Alors, on allège les vêtements, on ferme les volets, on recherche l’ombre avec une précision de lézard. Et pour certains — dont moi — cela ne suffit pas.
Si pour vous -comme pour moi- ça ne suffit pas, avant que le désespoir commence à pointer son nez, permettez-moi de rappeler que le yoga nous offre quelques options.
Les yogis, grands générateurs de chaleur, en connaissent un rayon sur la thermo-régulation. Pour équilibrer la chaleur, ils nous ont transmis Shitali (également écrit Sitali, Sheetali ou Shîtalî).
Shitali signifie quelque chose comme « rafraîchissant », « frais » ou « apaisant ».
Et je sais, par expérience personnelle, que cette respiration peut avoir des effets très concrets. Je viens de passer en trois mois d’un urticaire sévère en plein hiver à une peau douce et calme, en cet été caniculaire. Shitali n’y est pas étranger.
J’ai été touché de rencontrer cette respiration dans un contexte thérapeutique. Mon ami Claude a bénéficié au printemps dernier d’une angioplastie — un rafistolage de la plomberie cardiaque, en quelque sorte. Il a passé ensuite quelque semaines dans une clinique à Grenoble pour sa rééducation.
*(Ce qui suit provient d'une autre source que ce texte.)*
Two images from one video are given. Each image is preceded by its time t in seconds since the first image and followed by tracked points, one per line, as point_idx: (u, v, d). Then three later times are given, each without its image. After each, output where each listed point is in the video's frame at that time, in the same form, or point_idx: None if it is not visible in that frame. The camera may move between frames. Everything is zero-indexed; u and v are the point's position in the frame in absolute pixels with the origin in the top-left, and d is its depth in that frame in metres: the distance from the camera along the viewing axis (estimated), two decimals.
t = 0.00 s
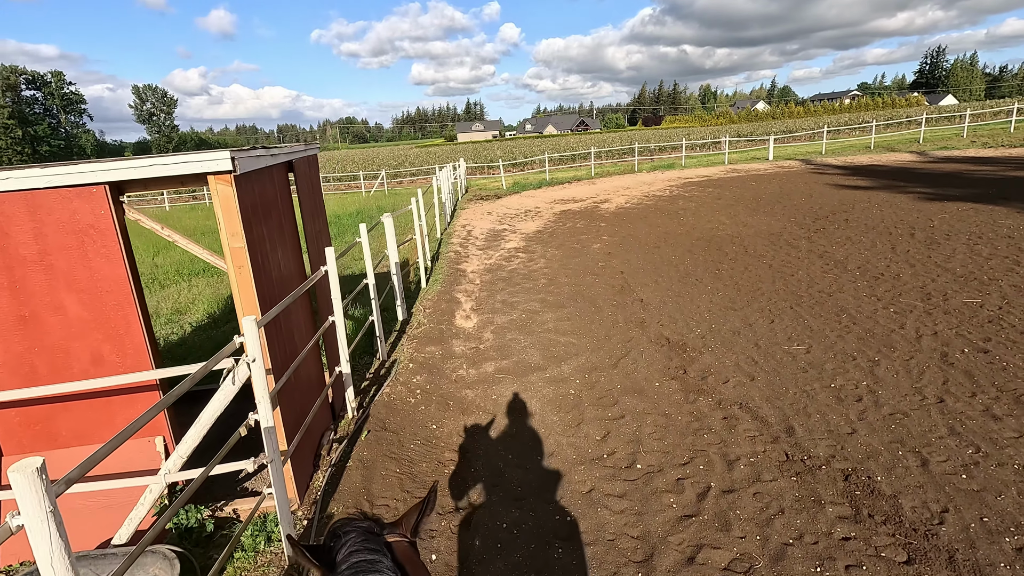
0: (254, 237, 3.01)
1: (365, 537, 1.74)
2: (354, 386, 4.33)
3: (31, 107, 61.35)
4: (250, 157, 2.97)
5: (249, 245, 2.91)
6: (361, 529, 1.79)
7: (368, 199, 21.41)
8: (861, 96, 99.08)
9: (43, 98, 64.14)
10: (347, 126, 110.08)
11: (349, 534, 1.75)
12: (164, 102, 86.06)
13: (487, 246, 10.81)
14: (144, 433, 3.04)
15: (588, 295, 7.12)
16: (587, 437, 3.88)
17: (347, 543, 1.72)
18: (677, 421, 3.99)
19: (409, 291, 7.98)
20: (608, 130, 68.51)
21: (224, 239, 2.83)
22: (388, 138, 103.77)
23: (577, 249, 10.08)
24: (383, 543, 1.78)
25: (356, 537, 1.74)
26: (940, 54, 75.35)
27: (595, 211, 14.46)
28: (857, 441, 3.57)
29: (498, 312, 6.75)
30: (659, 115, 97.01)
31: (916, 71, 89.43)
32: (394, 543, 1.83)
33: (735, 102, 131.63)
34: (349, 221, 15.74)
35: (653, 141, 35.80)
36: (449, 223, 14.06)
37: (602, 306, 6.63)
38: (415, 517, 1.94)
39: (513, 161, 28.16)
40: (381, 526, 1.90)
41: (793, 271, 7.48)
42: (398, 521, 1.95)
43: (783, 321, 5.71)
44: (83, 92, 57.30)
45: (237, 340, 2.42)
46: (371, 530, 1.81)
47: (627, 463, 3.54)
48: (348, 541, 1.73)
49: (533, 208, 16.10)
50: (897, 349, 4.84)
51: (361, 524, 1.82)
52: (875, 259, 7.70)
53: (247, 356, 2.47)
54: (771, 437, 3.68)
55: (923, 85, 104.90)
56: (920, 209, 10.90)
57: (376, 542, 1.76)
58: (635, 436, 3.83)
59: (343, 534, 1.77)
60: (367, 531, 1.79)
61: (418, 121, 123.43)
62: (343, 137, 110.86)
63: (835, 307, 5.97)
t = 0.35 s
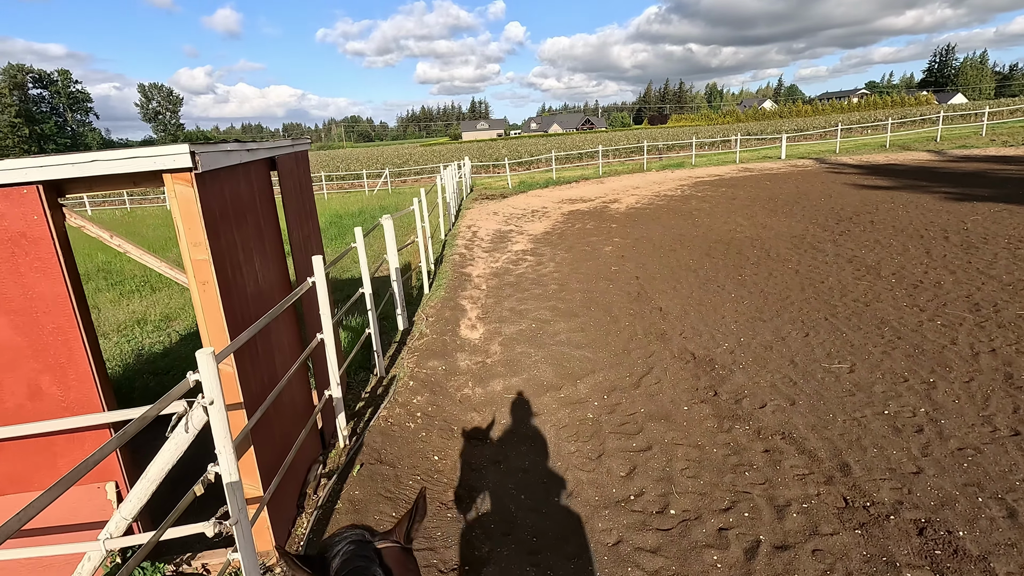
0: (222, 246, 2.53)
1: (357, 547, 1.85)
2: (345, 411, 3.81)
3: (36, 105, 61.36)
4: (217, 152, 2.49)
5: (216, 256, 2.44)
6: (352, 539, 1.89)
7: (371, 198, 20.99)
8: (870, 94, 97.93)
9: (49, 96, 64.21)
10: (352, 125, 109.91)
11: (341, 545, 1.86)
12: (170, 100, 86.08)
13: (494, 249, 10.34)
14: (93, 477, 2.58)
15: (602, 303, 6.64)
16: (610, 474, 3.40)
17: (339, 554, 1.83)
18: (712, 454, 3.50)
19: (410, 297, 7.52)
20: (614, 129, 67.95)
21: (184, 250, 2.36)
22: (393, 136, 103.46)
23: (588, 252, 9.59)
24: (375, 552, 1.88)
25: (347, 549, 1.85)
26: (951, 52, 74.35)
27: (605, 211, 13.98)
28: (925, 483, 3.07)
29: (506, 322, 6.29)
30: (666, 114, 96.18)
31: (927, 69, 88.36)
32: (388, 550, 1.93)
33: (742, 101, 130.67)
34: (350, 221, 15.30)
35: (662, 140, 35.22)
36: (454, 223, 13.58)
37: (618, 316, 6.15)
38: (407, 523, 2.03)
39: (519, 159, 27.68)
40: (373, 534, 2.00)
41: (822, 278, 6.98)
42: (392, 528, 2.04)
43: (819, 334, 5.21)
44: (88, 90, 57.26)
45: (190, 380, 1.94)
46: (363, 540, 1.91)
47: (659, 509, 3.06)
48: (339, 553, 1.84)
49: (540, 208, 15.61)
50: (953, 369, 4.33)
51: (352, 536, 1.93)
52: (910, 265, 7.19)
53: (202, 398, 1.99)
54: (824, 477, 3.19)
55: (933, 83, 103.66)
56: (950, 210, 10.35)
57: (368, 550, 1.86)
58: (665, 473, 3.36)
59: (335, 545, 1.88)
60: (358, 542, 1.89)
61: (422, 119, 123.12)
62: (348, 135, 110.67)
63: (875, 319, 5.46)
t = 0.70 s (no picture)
0: (182, 265, 2.09)
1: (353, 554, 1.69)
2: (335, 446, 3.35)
3: (41, 103, 61.34)
4: (175, 153, 2.06)
5: (172, 279, 2.01)
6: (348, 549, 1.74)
7: (374, 199, 20.58)
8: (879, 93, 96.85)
9: (54, 94, 64.22)
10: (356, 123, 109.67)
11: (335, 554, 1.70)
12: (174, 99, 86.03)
13: (501, 253, 9.88)
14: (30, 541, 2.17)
15: (618, 314, 6.19)
16: (638, 522, 2.96)
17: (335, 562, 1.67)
18: (755, 499, 3.05)
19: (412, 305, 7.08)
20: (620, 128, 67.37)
21: (132, 273, 1.93)
22: (398, 135, 103.22)
23: (599, 256, 9.14)
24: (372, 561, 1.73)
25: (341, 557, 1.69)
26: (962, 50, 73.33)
27: (614, 213, 13.53)
28: (1014, 542, 2.61)
29: (515, 334, 5.85)
30: (672, 113, 95.40)
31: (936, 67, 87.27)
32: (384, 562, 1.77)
33: (748, 99, 129.67)
34: (352, 222, 14.88)
35: (669, 139, 34.67)
36: (458, 225, 13.14)
37: (636, 330, 5.69)
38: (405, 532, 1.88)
39: (524, 159, 27.21)
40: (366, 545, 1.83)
41: (854, 286, 6.51)
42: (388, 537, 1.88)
43: (859, 352, 4.75)
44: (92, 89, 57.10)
45: (122, 446, 1.50)
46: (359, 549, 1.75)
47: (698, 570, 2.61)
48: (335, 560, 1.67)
49: (547, 209, 15.15)
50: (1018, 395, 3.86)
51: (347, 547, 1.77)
52: (947, 273, 6.70)
53: (139, 468, 1.55)
54: (889, 532, 2.73)
55: (943, 82, 102.47)
56: (981, 212, 9.83)
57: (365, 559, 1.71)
58: (702, 522, 2.91)
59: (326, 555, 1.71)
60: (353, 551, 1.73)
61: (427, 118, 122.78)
62: (352, 134, 110.40)
63: (919, 335, 5.00)
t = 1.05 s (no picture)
0: (123, 299, 1.67)
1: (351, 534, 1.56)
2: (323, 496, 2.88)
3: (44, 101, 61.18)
4: (114, 157, 1.64)
5: (106, 319, 1.58)
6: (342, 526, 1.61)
7: (376, 199, 20.16)
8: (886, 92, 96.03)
9: (57, 92, 64.12)
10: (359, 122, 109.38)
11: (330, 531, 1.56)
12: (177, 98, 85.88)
13: (508, 258, 9.45)
14: None
15: (635, 328, 5.74)
16: None
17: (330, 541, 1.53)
18: (815, 564, 2.61)
19: (414, 316, 6.65)
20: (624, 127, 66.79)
21: (52, 314, 1.51)
22: (401, 134, 102.81)
23: (611, 262, 8.70)
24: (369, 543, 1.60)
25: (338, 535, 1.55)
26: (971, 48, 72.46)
27: (624, 215, 13.08)
28: None
29: (525, 350, 5.42)
30: (678, 112, 94.84)
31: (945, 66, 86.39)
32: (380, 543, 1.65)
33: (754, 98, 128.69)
34: (353, 224, 14.46)
35: (677, 138, 34.20)
36: (463, 228, 12.71)
37: (657, 347, 5.24)
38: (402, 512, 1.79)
39: (529, 159, 26.76)
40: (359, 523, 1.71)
41: (889, 298, 6.06)
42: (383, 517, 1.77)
43: (907, 376, 4.30)
44: (96, 88, 56.92)
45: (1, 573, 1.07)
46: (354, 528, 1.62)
47: None
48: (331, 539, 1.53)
49: (554, 211, 14.70)
50: None
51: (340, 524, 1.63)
52: (989, 283, 6.23)
53: None
54: None
55: (951, 81, 101.49)
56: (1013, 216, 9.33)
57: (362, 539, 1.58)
58: None
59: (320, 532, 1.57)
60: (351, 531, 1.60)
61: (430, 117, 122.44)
62: (356, 133, 110.11)
63: (970, 355, 4.54)
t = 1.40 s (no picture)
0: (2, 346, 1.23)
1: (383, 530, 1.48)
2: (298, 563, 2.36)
3: (44, 100, 61.00)
4: None
5: None
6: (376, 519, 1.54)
7: (376, 199, 19.69)
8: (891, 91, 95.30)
9: (58, 91, 64.06)
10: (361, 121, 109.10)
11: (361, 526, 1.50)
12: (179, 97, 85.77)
13: (513, 262, 8.99)
14: None
15: (654, 344, 5.28)
16: None
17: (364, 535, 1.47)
18: None
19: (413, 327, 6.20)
20: (627, 126, 66.34)
21: None
22: (402, 133, 102.54)
23: (621, 267, 8.25)
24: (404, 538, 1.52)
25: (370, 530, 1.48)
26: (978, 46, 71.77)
27: (631, 217, 12.63)
28: None
29: (534, 368, 4.96)
30: (681, 111, 94.26)
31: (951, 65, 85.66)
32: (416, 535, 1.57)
33: (757, 98, 128.11)
34: (351, 225, 14.00)
35: (682, 137, 33.70)
36: (465, 230, 12.25)
37: (678, 366, 4.77)
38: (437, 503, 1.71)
39: (533, 159, 26.29)
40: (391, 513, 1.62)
41: (927, 310, 5.59)
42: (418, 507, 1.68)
43: (965, 403, 3.82)
44: (97, 86, 56.62)
45: None
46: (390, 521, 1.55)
47: None
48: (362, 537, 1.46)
49: (559, 212, 14.23)
50: None
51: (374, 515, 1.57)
52: None
53: None
54: None
55: (956, 80, 100.74)
56: None
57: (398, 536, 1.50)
58: None
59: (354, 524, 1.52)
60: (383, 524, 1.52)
61: (432, 116, 122.14)
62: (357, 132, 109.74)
63: None
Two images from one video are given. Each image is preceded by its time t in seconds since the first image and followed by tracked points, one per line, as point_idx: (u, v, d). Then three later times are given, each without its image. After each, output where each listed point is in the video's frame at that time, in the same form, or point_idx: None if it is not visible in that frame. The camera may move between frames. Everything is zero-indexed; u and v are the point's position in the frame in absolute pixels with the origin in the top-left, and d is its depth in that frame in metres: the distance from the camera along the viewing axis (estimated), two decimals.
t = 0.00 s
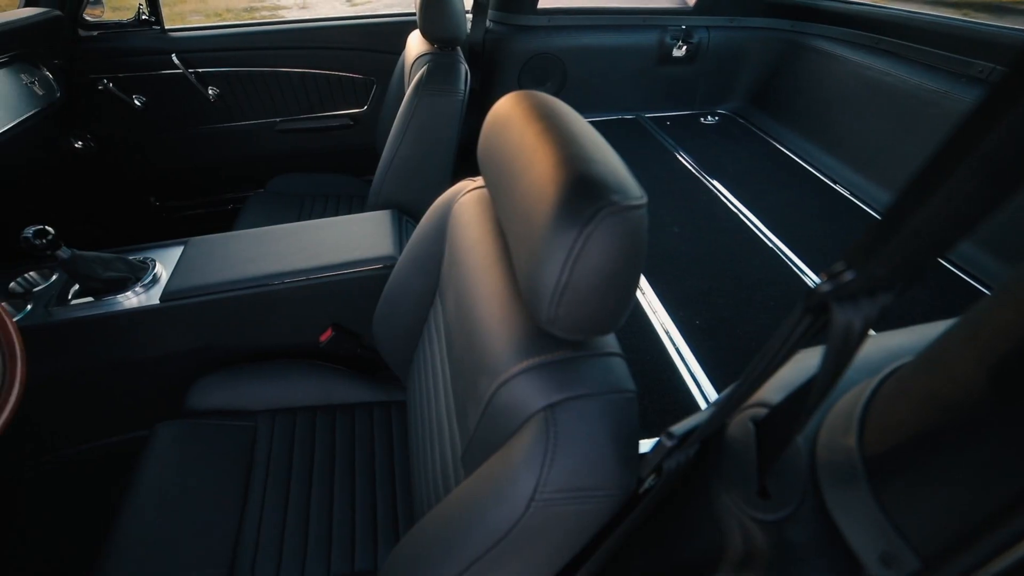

Pendant ce séjour, les encadrants lui ont enseigné… Shitali, pour l’intégrer à son protocole quotidien . Cela m’a ému.
Au delà du tapis et des postures photogéniques, notre yoga est une ressource opérationnelle. Quelque chose que l’on peut emporter avec soi et utiliser lorsque le corps ou l’esprit en ont besoin.
Alors, comment s’y prendre ?
La pratique
- Installez-vous, de préférence en position assis.e
- Formez une « paille » avec la langue si c’est possible
(ou placez-la derrière les incisives si ce n’est pas possible). - Inspirez calmement par la bouche, en laissant l’air rafraîchir la langue.
- Refermez la bouche et expirez lentement par le nez.
- Pratiquez 10 respirations, une à plusieurs fois par jour, toujours confortablement.
Shitali ne remplace évidemment ni l’eau, ni l’ombre, ni les autres précautions nécessaires pendant une canicule. Mais elle peut changer notre manière de vivre la chaleur. Et ce n’est déjà pas rien.
Refroidir quoi, exactement ?
Le yoga nous invite à observer ce qui se passe au dedans.
Shitali agit comme une pratique de refroidissement intérieur. Ce refroidissement ne se laisse peut-être pas entièrement saisir par un thermomètre. Mais il peut se pratiquer, s’éprouver et se reconnaître.
Si vous aimez les vidéos, le HuffPost a consacré un reportage à Shitali. Il y est question de témoignages, de recherches scientifiques et du regard d’un médecin. Ca dure 2 minutes.
Une pratique, pas une pilule
Notez bien ceci : Shitali est une pratique.
Son intérêt se révèle surtout lorsqu’on la répète avec régularité. Comme le brossage des dents, quelques minutes chaque jour valent mieux qu’une séance héroïque au moment où l’on est déjà en train de fondre.
Une série quotidienne, donc. Et des respirations supplémentaires lorsque le besoin ou l’envie se présentent.
Avant de nous quitter, parlons alimentation. Il se peut que votre appétit se soit réduit en cette période. Excellente nouvelle. Permettez-moi une suggestion: essayer de réduire le blé, le sel (apéro, suivez mon regard 👀); privilégier avoine, riz et poivre noir. En tout cas, faites confiance à votre appétit, qui suit votre instinct, et pas forcément à vos habitudes, qui se sont construites en d’autres circonstances.
Voilà comment j’arrive à traverser la canicule, une respiration après l’autre, en essayant, au delà du mode survie, d’entrer dans une forme de résilience constructive.